» Tasks
**A)** Name the strategic business areas that the article on loyalty myths mentions by name.
**B)** Rewrite the stretch of the article on loyalty myths from "The book 'Loyalty" through "in missed profits.", changing "managers" to "executives".
**C)** According to the article on loyalty myths, how many accepted loyalty marketing practices do the researchers debunk?

Book busts loyalty myths & explains strategies

WM Circle Logo

By: Wise Marketer Staff |

Posted on September 20, 2005

In their new book, a group of researchers from Ipsos debunk 53 accepted loyalty marketing practices and offer alternative strategies to set businesses back on track, concentrating on six strategic business areas including management practices, loyalty programmes, and profitability.

The book 'Loyalty Myths' (subtitled 'Hyped strategies that will put you out of business, and proven tactics that really work') asserts that most companies have not updated their methodology for capitalising on customer loyalty, and that many managers throughout the world are finding that their strategies aren't easily translating into business success and, worse still, may actually be costing them billions of dollars in missed profits.

The authors examine the most popular maxims of customer retention, explaining why the faulty strategies fail, how they detract from effective management practices, and how they affect the bottom line.

Going to extremes
Although it's possibly an extreme generalisation, the authors boldly warn the business world: "Most of what we have been told about the relationship between customer loyalty and financial outcomes is false. The difficult truth regarding customer loyalty is that how it links to growth and profitability is far more complex than we have been led to believe. An improperly directed programme can result in keeping the wrong customers and ironically deflating an organisation's profitability. A blind pursuit of customer loyalty is at best a case of misallocated resources. But at worst it is a recipe for financial disaster."

Seven strategies
The book offers seven strategies for those businesses whose loyalty and retention efforts aren't producing the desired level of results. In summary, they include:

  1. Management style: Don't manage for customer retention before you manage for customer selection.
     
  2. Patience and planning: Customer loyalty takes more time to grow than most management teams have to give, so careful planning and much patience are required.

(Saved data entries)
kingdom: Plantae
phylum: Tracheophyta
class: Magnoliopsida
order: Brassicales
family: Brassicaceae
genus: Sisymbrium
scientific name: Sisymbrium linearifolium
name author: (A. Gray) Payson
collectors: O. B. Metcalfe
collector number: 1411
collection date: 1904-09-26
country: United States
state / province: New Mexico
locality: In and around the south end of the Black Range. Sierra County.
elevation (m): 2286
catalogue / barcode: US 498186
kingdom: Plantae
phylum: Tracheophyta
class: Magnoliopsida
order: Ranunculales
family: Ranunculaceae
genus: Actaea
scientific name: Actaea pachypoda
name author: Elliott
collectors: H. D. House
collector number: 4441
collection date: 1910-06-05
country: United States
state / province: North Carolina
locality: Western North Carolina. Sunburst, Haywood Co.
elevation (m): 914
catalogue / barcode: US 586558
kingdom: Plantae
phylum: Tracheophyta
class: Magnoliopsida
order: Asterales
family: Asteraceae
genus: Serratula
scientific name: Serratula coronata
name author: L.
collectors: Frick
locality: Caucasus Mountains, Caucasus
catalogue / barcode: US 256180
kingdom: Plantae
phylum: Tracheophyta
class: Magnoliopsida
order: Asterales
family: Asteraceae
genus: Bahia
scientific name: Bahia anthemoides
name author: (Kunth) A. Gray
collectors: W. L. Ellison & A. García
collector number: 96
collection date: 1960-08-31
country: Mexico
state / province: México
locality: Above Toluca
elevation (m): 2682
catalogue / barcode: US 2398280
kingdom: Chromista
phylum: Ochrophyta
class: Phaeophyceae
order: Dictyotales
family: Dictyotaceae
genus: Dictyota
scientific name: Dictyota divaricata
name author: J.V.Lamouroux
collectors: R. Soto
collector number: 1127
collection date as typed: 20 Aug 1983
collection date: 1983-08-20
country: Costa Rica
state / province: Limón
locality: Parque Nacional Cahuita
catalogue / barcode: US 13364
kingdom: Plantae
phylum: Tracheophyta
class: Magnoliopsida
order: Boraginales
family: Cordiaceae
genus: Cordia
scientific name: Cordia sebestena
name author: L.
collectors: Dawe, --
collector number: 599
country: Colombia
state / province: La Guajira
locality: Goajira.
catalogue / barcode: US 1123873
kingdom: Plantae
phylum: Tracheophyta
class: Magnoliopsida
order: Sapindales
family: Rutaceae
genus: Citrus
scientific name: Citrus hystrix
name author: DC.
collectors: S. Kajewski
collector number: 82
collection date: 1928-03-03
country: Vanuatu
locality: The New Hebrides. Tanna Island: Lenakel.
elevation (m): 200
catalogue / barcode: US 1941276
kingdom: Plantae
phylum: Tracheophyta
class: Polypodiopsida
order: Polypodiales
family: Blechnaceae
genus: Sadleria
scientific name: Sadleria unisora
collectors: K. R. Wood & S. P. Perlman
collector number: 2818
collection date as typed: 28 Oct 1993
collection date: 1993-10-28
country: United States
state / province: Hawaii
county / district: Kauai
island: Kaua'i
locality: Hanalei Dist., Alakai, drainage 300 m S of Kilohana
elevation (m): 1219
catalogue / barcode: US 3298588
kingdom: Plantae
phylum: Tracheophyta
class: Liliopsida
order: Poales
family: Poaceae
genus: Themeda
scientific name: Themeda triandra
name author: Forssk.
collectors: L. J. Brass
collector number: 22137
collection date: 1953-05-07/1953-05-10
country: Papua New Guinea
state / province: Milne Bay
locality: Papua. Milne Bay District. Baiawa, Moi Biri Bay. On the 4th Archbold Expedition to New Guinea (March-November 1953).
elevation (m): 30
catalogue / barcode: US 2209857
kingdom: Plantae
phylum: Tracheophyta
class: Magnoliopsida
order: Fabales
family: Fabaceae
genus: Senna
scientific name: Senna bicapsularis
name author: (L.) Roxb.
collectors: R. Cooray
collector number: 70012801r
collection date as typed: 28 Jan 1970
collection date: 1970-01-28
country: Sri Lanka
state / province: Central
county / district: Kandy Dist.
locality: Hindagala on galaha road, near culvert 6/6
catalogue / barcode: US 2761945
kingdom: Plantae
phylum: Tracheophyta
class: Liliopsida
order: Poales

» Solution list
**A)** Management practices, loyalty programmes, profitability

**B)**
The book 'Loyalty Myths' (subtitled 'Hyped strategies that will put you out of business, and proven tactics that really work') asserts that most companies have not updated their methodology for capitalising on customer loyalty, and that many executives throughout the world are finding that their strategies aren't easily translating into business success and, worse still, may actually be costing them billions of dollars in missed profits.

**C)** 53